Been makin’ many large and small doors for years.. I hardly ever use ‘a stub tenon’
For the life of me I cannot see why that little hunk of wood would make a difference.. Convince me!
In china I saw some doors about 20 foot high by 8 foot wide.. About 3/4 inches thick. Double tenons at the corners.. (I just looked at the bottom of the doors).. Had Bronze or something panels! Geeee..
I asked.. The lady said the ‘NEW’ building was about 400 years old and the doors were salvaged fron some place that had a earth quake!
No ‘stub tenons’
EDIT:: DANG About 3 or 4 inches thick! Not 3/4!
Edited 8/14/2005 11:46 am ET by WillGeorge
Replies
I'm trying to figure out what you're saying. Are you talking about haunched tenons or stub tenons?
You got it Iw-I think Will has forgotten what a stub tenon is! What with oggling the Chinese ladies and all;)
Philip Marcou
Edited 8/15/2005 4:02 am ET by philip
I think Will has forgotten what a stub tenon is!Geeee ya folks rough on this old man! The doors were just double tenons.. No stub that I could see....But then again they kept askin' me why I was laying on the floor??I said 'Just lookin' I'm sure they did NOT understand...
Dangit Will, no amount of laying down on the floor is going to allow you to actually see a Stub tennon!
On those doors you could've verified the existence of a Haunch by either simulating a limbo dancer or by resting your chin on the door top rail.Capice?
"stub tennons" OH! Ya mean the short ones????
I'm old so forgive me!

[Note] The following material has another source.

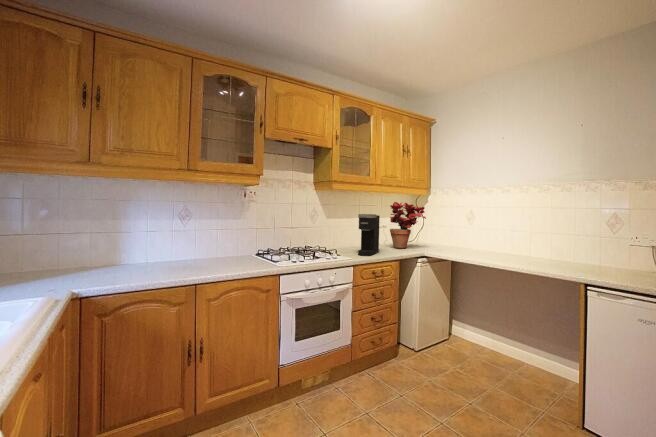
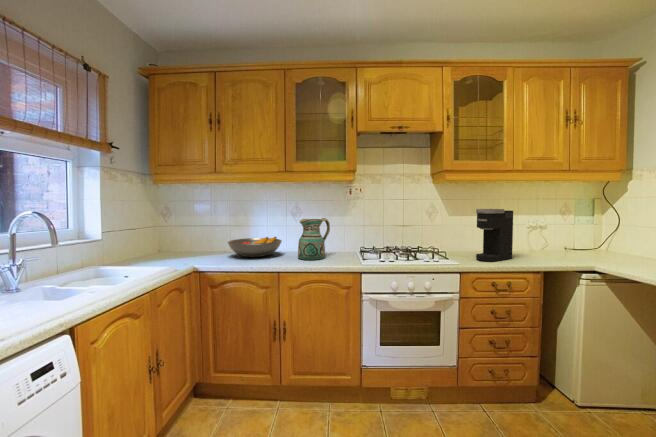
potted plant: present [390,202,426,248] -> none [536,192,605,257]
ceramic pitcher: none [202,222,233,269] -> present [298,218,330,260]
fruit bowl: none [100,245,177,272] -> present [228,237,282,257]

Just double through tenons best I could see..BUT I'd bet that was REALLY OLD GROWTH TIMBERS!
Even a "stub tennon" makes a big difference. A butt joint consists of glueing only endgrain on one piece to long grain on the other. End grain makes very poor glue joints. If you add even a small 3/8 tennon/ mortice to that joint you will double the surface area of the glued joint (on 1" thick stock) and more importaintly you will have long grain to face grain surfaces glued togather, which hold togather much better.
However "stub tennons" are much less strong than regularly porportioned tennons. The only reason you see then at all is that there are shaper bit sets that make this type of joinery very fast and accurate. If you are making the M&T joints the way most small shops do it will take no longer to make the tennons longer and the mortices deeper.
Mike
End grain makes very poor glue joints.I sort of agree.. I have made MANY BIG doors.. Just through tenons and doubles if the door is really thick...I have never had a 'call-back' on a tenon that gave out.. Maybe a split panel!